Bir edebiyat dergisi niye çıkar? Bu sorunun üzerinde uzun zamandır düşünmüyorum ne yalan söyleyeyim. Niyetim de yok. Hiçbir cevap “kader” kadar anlamlı değil. İnsan bir kerelik bile olsa hasbelkader dergi çıkardı mı, edebiyat içre kolektif bir iş yaptı mı, bu zehir kana bir kere karıştı mı bir daha iflah olmuyor işte. Post Öykü dergisinin mutfağının neredeyse tamamı bu zehri tatmış kişilerden oluşuyor. (Yumuşak Ge, Üç Jeton, Hurda Sanat, Kırtıpil) Bu yüzden ekipçe dergicilik hastalığından mustarip olduğumuz söylenebilir. Zaaflarıyla erdemleriyle. Eskiden beri söyleyegeldiğim bir şey var: “Dergi çıkarın, çıkaralım: Şu raflarda (elimle hayali bir kitapçının içindeki hayali bir rafı işaret ederek) bir dergi daha olmasının kime ne zararı var?” Hakikaten ne zararı var? Bu yüzden dergileri seviniz.

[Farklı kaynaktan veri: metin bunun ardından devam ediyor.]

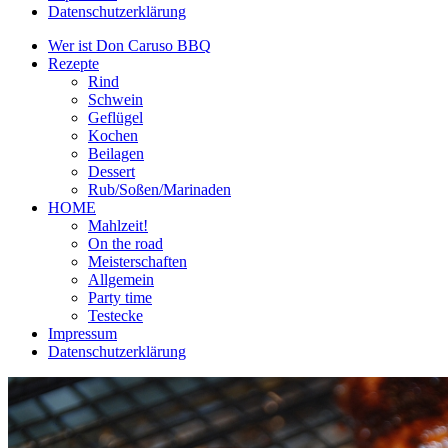
Datenschutzerklärung
Wer ist Don Caruso BBQ
Rezepte
Rind
Schwein
Geflügel
Kochen
Beilagen
Dessert
Rub/Soßen/Marinaden
HOME
Mahlzeit!
On the road
Meisterschaften
Allgemein
Party time
Testecke
Impressum
Datenschutzerklärung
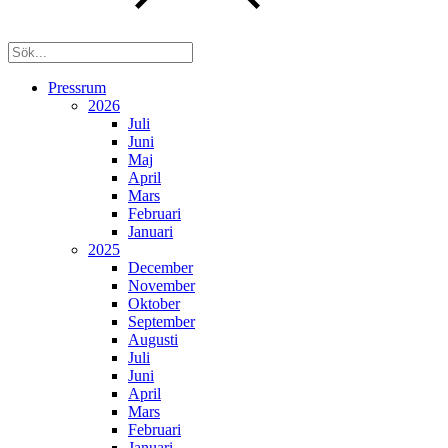
Pressrum
2026
Juli
Juni
Maj
April
Mars
Februari
Januari
2025
December
November
Oktober
September
Augusti
Juli
Juni
April
Mars
Februari
Januari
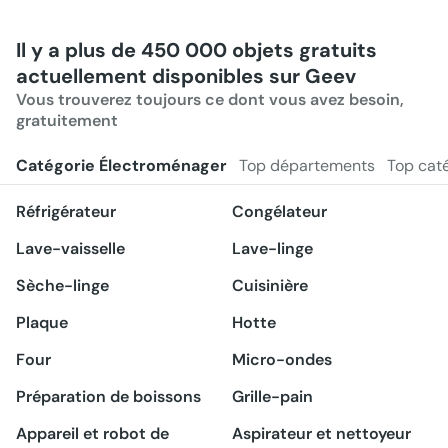
Il y a plus de 450 000 objets gratuits
actuellement disponibles sur Geev
Vous trouverez toujours ce dont vous avez besoin,
gratuitement
Catégorie Électroménager
Top départements
Top cat
Réfrigérateur
Congélateur
Lave-vaisselle
Lave-linge
Sèche-linge
Cuisinière
Plaque
Hotte
Four
Micro-ondes
Préparation de boissons
Grille-pain
Appareil et robot de
Aspirateur et nettoyeur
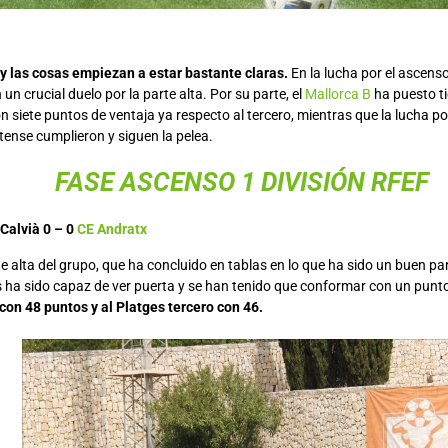
 las cosas empiezan a estar bastante claras.
En la lucha por el ascenso
un crucial duelo por la parte alta. Por su parte, el
Mallorca B
ha puesto ti
con siete puntos de ventaja ya respecto al tercero, mientras que la lucha 
tense cumplieron y siguen la pelea.
FASE ASCENSO 1 DIVISIÓN RFEF
Calvià 0 – 0
CE Andratx
te alta del grupo, que ha concluido en tablas en lo que ha sido un buen pa
s ha sido capaz de ver puerta y se han tenido que conformar con un punto
on 48 puntos y al Platges tercero con 46.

Peki, insan niye edebiyat dergisi çıkarmaz? Ne umarsa saçma olur? Bu soru daha anlamlı. Para kazanmak için, kariyer için, şöhret için, makam mansıp için? Hehe. O halde söylemenin zararı yok: Benim gözümde bir dergi çıkaran herkes, saflık, iyimserlik ve La Mancha usülü hayalperestlikten yeterince nasibini almış şövalye ruhlu insanlardır. Az ya da çok.

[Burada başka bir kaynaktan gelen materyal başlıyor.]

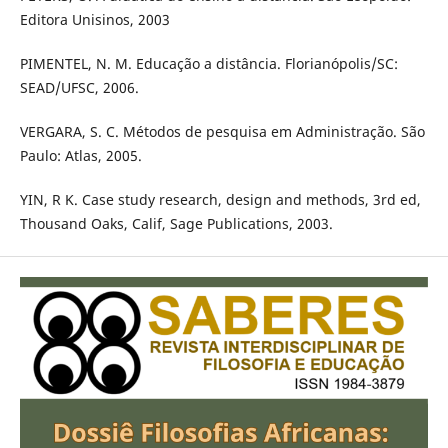
Editora Unisinos, 2003
PIMENTEL, N. M. Educação a distância. Florianópolis/SC:
SEAD/UFSC, 2006.
VERGARA, S. C. Métodos de pesquisa em Administração. São
Paulo: Atlas, 2005.
YIN, R K. Case study research, design and methods, 3rd ed,
Thousand Oaks, Calif, Sage Publications, 2003.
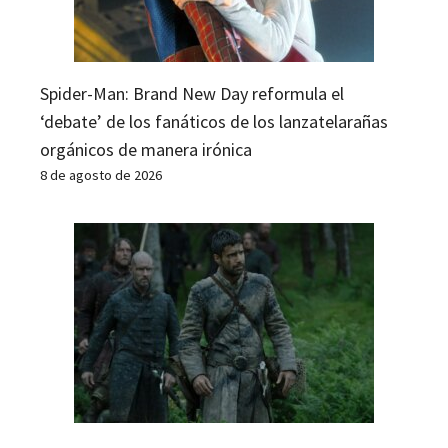
Spider-Man: Brand New Day reformula el
‘debate’ de los fanáticos de los lanzatelarañas
orgánicos de manera irónica
8 de agosto de 2026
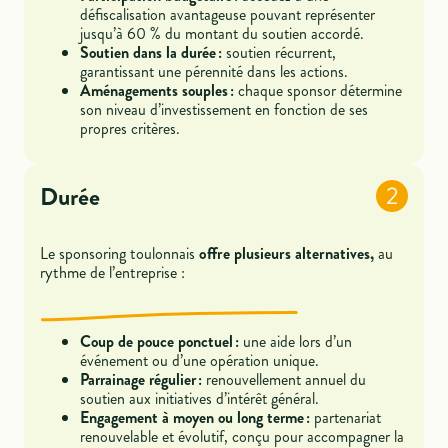
défiscalisation avantageuse pouvant représenter
jusqu’à 60 % du montant du soutien accordé.
Soutien dans la durée :
soutien récurrent,
garantissant une pérennité dans les actions.
Aménagements souples :
chaque sponsor détermine
son niveau d’investissement en fonction de ses
propres critères.
Durée
2
Le sponsoring toulonnais
offre plusieurs alternatives,
au
rythme de l’entreprise :
Coup de pouce ponctuel :
une aide lors d’un
événement ou d’une opération unique.
Parrainage régulier :
renouvellement annuel du
soutien aux initiatives d’intérêt général.
Engagement à moyen ou long terme :
partenariat
renouvelable et évolutif, conçu pour accompagner la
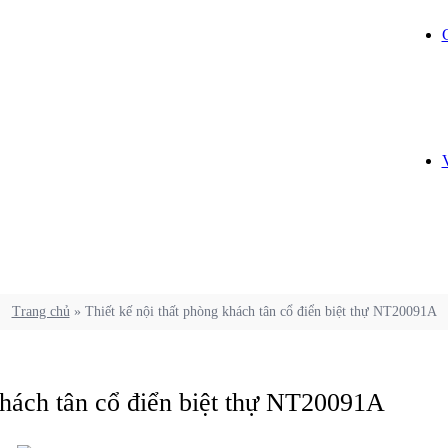
Trang chủ
»
Thiết kế nội thất phòng khách tân cổ điển biệt thự NT20091A
khách tân cổ điển biệt thự NT20091A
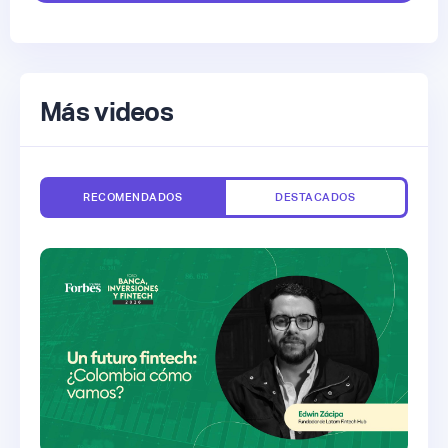
Más videos
RECOMENDADOS
DESTACADOS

Post Öykü dergisi, putları kıracağını, edebiyatın merkezinde olacağını, rakiplerini yere sereceğini, küçükleri ezip büyüklerin ellerinden öpeceğini, ülkemizi mutlu yarınlara taşıyacağını, İkinci Yeni’yi aşacağını (öykücüler de aşar) filan iddia etmiyor. İddia etse kendimize de çekerdik bir “hehe”. Tek bir iddiadan söz edebilirim; iyi öyküye, iyi yazıya, iyi dergiye, iyi kitaba, iyi fikre yüz çevirme gücümüz yok. Kötülüğün, küçük hesapların, edebiyat ortamı ile ilgili kuruntuların fazladan bir çaba istediğini düşünüyorum. Ve fakat bu enerjiyi kendimde bulamıyorum, bulamıyoruz.

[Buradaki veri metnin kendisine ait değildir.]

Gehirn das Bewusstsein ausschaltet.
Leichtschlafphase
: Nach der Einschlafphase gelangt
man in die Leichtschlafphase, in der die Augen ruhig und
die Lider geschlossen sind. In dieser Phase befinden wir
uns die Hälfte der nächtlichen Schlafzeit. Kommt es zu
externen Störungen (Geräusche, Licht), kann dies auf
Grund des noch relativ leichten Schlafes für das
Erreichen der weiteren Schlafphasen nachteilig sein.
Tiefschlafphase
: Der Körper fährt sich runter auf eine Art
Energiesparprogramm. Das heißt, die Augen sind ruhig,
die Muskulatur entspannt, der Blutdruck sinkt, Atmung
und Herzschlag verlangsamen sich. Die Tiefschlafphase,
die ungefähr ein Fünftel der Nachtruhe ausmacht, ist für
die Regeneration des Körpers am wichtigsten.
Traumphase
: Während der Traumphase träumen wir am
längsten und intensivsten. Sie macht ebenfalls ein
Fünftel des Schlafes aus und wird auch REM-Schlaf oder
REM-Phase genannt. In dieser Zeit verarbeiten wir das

Hayatımız neyse yazdıklarımız ya da yaptıklarımız da o. Biz edebiyata ve dergiciliğe duygularımızı karıştırıyoruz, yani pek profesyonel olduğumuz söylenemez. Post Öykü, bizim sevdiklerimizi, bizim öğrendiklerimizi, bizim bildiklerimizi, sezdiklerimizi, görüşlerimizi, inançlarımızı ve kafa karışıklıklarımızı taşıyor. Bu “biz”, dışarıya kapalı, masonik bir “biz” değil. Birlikte sevelim, heyecanlanalım, kızalım, öğrenelim ve elbette yazalım. Seviyorsanız gelin konuşun. Biz postumuzu serdik bekliyoruz.